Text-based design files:
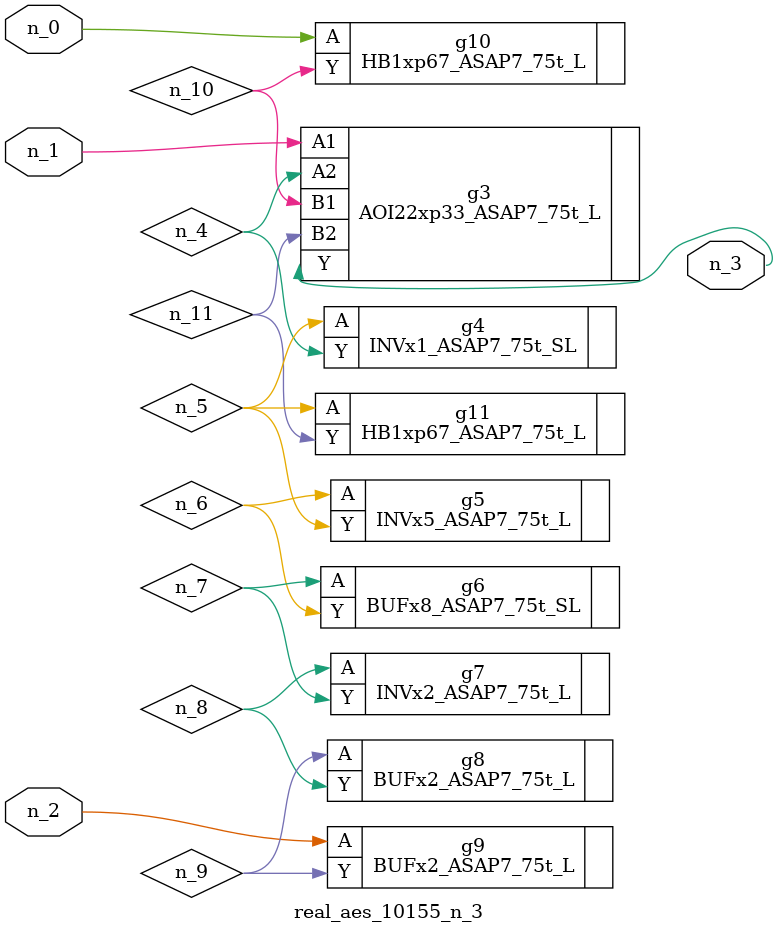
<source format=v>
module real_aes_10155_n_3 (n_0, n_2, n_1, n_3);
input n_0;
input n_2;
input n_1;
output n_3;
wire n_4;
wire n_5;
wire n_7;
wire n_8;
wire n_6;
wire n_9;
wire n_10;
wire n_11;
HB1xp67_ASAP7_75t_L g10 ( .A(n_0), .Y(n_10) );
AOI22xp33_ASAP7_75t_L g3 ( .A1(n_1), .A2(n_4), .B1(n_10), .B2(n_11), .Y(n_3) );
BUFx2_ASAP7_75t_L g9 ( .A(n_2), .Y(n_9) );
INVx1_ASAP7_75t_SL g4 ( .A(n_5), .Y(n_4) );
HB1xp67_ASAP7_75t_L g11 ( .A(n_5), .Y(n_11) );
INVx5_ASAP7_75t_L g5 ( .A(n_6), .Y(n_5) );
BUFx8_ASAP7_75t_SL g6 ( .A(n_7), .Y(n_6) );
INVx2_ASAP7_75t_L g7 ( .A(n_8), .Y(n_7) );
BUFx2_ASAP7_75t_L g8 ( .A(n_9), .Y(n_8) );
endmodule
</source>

- [WHAT THIS TASK INVOLVES]
Using the data above, reproduce exactly the lines between those holding "output n_3;" and "INVx5_ASAP7_75t_L g5 ( .A(n_6), .Y(n_5) );", inclusive, and no others.

- [SOLUTION FOR THIS EXERCISE]
output n_3;
wire n_4;
wire n_5;
wire n_7;
wire n_8;
wire n_6;
wire n_9;
wire n_10;
wire n_11;
HB1xp67_ASAP7_75t_L g10 ( .A(n_0), .Y(n_10) );
AOI22xp33_ASAP7_75t_L g3 ( .A1(n_1), .A2(n_4), .B1(n_10), .B2(n_11), .Y(n_3) );
BUFx2_ASAP7_75t_L g9 ( .A(n_2), .Y(n_9) );
INVx1_ASAP7_75t_SL g4 ( .A(n_5), .Y(n_4) );
HB1xp67_ASAP7_75t_L g11 ( .A(n_5), .Y(n_11) );
INVx5_ASAP7_75t_L g5 ( .A(n_6), .Y(n_5) );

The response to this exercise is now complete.